Texto mostrado:

Rodolfo Sienra Roosen
Alguien muy importante con quien me puse a charlar para amenizar una democrática cola hacia la ventanilla de un Banco, que estaba divertido con el programa de gobierno que ocupó al Congreso del Frente, me sugirió cuatro notas con este mismo título con las ponencias aprobadas. Empiezo con esta.
La lectura de lo ocurrido en el Congreso, indica -y en eso tiene razón el despechado Astori- que si bien la militancia es una cosa y que el electorado frentista es otra, triunfaron sin ninguna duda la conjunción de los aparatos del Partido Comunista y del MPP. Ganaron en todo, por lo cual la tendencia hacia la "más izquierda" se impuso claramente, y quienes predicen que la intención de ir a un socialismo marxista, o a una sociedad comunista es la predominante en la coalición, aciertan. Ese riesgo se disipa teniendo en cuenta que si no ganan los blancos, por lo menos no habrá un gobierno de izquierda con mayorías absolutas para llevarse todo por delante.
No dice la verdad Mujica cuando sostiene que no hubo vencidos ni vencedores. Por lo pronto perdió Vázquez, en el enfrentamiento más claro que hoy existe en la izquierda, entre el presidente y Mujica. Perdió la propuesta de fórmula de Vázquez.
Perdió contra un programa que desautoriza muchas de sus ideas, de no tocar la ley de Caducidad, de no despenalizar el aborto.
Perdió Astori, pese a sus argumentos sobre la no representatividad del Congreso. Uno no entiende cómo si el Congreso no es representativo para elegir candidato, porqué tendría que serlo para aprobar un programa de gobierno que dice que aunque no le gusta, si es Presidente lo va a cumplir.

Instrucciones de trabajo:
1. Por favor, cambia el pasaje del texto que empieza en "Perdió Astori, pese" y termina en "va a cumplir.", poniendo "plan de gobierno" en lugar de "programa de gobierno".
2. Según el texto, ¿qué ideas de Vázquez desautoriza el programa que se aprobó?
Responde basándote únicamente en el texto.

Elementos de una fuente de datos
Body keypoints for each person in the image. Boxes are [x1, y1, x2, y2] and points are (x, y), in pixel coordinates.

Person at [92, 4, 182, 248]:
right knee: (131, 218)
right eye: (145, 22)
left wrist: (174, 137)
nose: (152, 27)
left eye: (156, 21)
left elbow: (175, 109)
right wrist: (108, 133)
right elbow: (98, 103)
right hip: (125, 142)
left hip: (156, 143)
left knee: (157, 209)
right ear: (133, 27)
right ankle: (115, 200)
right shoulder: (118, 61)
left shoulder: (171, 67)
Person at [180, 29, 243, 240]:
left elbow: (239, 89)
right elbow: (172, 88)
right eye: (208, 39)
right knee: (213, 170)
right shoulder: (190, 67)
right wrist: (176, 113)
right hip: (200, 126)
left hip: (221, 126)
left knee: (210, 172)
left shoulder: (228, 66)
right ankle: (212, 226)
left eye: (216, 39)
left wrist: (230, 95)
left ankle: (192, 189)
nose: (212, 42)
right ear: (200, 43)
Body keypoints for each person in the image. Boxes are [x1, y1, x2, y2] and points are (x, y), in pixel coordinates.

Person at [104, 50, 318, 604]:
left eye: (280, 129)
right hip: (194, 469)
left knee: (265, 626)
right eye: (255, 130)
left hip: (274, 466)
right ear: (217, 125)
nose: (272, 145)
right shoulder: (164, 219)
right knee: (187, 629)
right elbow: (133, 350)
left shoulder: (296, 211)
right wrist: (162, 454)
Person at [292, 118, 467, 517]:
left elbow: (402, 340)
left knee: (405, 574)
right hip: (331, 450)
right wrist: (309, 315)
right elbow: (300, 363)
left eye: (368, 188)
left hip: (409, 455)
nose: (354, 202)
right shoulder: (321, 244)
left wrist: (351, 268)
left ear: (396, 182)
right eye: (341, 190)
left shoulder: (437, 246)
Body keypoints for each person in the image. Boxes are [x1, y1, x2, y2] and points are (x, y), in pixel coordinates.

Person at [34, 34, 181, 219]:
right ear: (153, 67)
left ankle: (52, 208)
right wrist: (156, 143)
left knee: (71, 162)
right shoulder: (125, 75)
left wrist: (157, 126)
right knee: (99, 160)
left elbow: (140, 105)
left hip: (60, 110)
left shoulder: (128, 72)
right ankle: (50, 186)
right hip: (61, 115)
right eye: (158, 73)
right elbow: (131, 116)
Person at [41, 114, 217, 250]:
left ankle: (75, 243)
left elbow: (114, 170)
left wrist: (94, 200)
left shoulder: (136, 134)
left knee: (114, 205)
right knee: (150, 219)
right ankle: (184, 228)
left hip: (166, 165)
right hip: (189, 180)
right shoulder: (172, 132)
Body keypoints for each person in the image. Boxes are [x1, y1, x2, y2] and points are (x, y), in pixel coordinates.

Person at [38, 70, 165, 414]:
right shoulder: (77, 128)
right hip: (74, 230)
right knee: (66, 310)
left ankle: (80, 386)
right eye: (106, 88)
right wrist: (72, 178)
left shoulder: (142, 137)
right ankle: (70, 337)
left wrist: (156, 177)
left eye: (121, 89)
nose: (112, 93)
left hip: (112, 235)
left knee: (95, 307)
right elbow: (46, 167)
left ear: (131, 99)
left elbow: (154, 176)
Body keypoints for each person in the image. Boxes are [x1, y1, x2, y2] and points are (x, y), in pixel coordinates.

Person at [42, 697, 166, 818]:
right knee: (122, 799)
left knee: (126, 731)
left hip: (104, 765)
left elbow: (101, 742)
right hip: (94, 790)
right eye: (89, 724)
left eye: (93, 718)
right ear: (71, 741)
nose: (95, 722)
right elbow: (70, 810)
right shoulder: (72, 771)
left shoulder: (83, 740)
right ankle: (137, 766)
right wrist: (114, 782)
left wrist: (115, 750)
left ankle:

Respuestas:
1.
Perdió Astori, pese a sus argumentos sobre la no representatividad del Congreso. Uno no entiende cómo si el Congreso no es representativo para elegir candidato, porqué tendría que serlo para aprobar un plan de gobierno que dice que aunque no le gusta, si es Presidente lo va a cumplir.

2. Las de no tocar la ley de Caducidad y no despenalizar el aborto.